Watermelon Mint Julep
One of the reasons that I love living with Tina so much is that it’s like living in a lazily-written cartoon show from my youth — and I mean that in the most flattering way possible.
I should explain, perhaps.
Think of any kid’s show from the late 1970s through to the mid-1980s. Now, try to remember how the good guys would hatch a plan to defeat the bad guy, one of startling complexity and extraordinary cleverness. Did you, as the audience, ever have even the slightest insight into how the scheme got hatched? Were you given anything that might help you understand what would happen next? Did the whole thing strike you as a bit of a cop-out, to get the episode moving along?
Me too. But as it turns out, it’s totally based on real life. Take this sample exchange from a foggy recollection I have of every single episode of Scooby Doo that I’ve ever seen in my entire life:
Shaggy: Like, that werewolf-Frankenstein-ghost-jack-o-lantern is totally outta control! We gotta get outta here!
Scooby: Rrats right! Rowrf! Etc!
Fred: What we need to do is show that monster who they should really be afraid of!

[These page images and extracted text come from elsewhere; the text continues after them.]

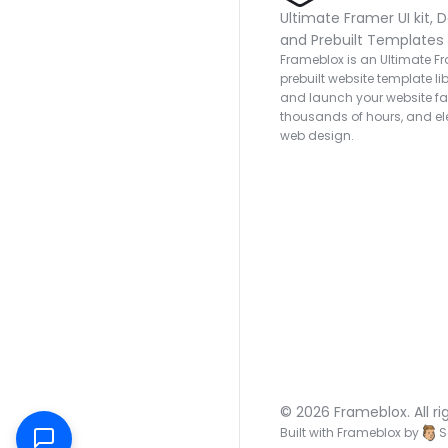
Ultimate Framer UI kit, D
and Prebuilt Templates
Frameblox is an Ultimate Fra
prebuilt website template lib
and launch your website fas
thousands of hours, and ele
web design.
© 2026 Frameblox. All ri
Built with Frameblox by
S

Velma: I have a feeling that werewolf-Frankenstein-ghost-jack-o-latern is all hair and no scare… (snaps fingers) and I know just how to prove it!
(everyone puts their heads together as dialogue descends to an inaudible whisper… star-wipe to a trap of fiendish complexity that would surely have taken weeks to construct in real life)
Now, take this exchange between Tina and I at the grocery store this afternoon:
Me: We don’t have any leftovers in the fridge, do we?
Tina: No, just some of the chicken and maybe a little bit of salad left. That’s it.
Me: Oh, and the watermelon.
Tina: Yeah, but we’ve had that for a while now.
Me: That’s exactly my point! We should do something about that.
(Tina gets a far-away look on her face for a moment)
Tina: I’ve got it. We’ll make a chilled, Southern-style cocktail out of it. Ever had Julep before? You’re going to love it.
So, there you have it. Conclusive proof that Scooby Doo is actually a documentary record of intuitive thinking; and more importantly, that I have the incredible good fortune of knowing someone who can take “something about that” and translate it into a delicious beverage that’s perfectly suited to the Summer Solstice.
For those of you who’ve heard of juleps but haven’t had the chance to try one, they are not dissimilar to the suddenly-trendy mojito — a combination of liquor, mint, sugar and water. But where the Cubans prefer their rum, the South will always prefer its brown liquors, and so Jack Daniels is a more than admirable choice.
Watermelon Mint Julep
Makes 1 drink (as if that’s ever enough)
- 1.5 oz bourbon or Tennessee whiskey *
- 4 small sprigs of mint
- 1.5 tsp powdered sugar
- 6 oz watermelon juice
- ice cubes
* Jack Daniels is not technically a bourbon in the truest sense of the word, however it’s awfully close.
I suppose that it’s only right to start with the watermelon juice. Slice the rind from your watermelon and cut the fruit into chunks. Puree the watermelon in your blender until it is smooth.
Strain the watermelon juice through a wire mesh strainer and discard any solids that remain.
Rinse a highball glass under ice cold water. Not only is a cold glass more pleasant for the average summer time cocktail, but a wee bit of moisture will do wonders in terms of helping to smudge the muddle.
Put the mint leaves and powdered sugar into the bottom of your glass.
Using a muddling tool (or, if you’re ghetto like we are, the handle of a fat wooden spoon) begin pounding away at the mint and sugar, turning the glass periodically to make sure that your muddling is effective and there aren’t any big mint leaves lurking, untouched, at the bottom.
Continue muddling until the mint has been macerated and is starting to look like a leafy pulp.
Pour in the bourbon and give it a quick stir with the sugary muddled mint. Drop a few icy clinkers into the glass and fill up the rest with your fresh watermelon juice. The obvious garnish would be a mint sprig, and frankly we just aren’t creative enough to go against the grain on that one.
Sweet, light and still carrying a solid punch, this is the perfect concoction for an afternoon in the backyard — or more accurately, for recovering after an afternoon spent working in the backyard.
Isn’t it amazing what you can get out of a combination of leftovers and a little bit of inspiration? Happy for the tastebuds, good for the disposition, and even pretty good for the breath.
And best of all, there’s a half-pitcher left even while we speak. For now, anyway.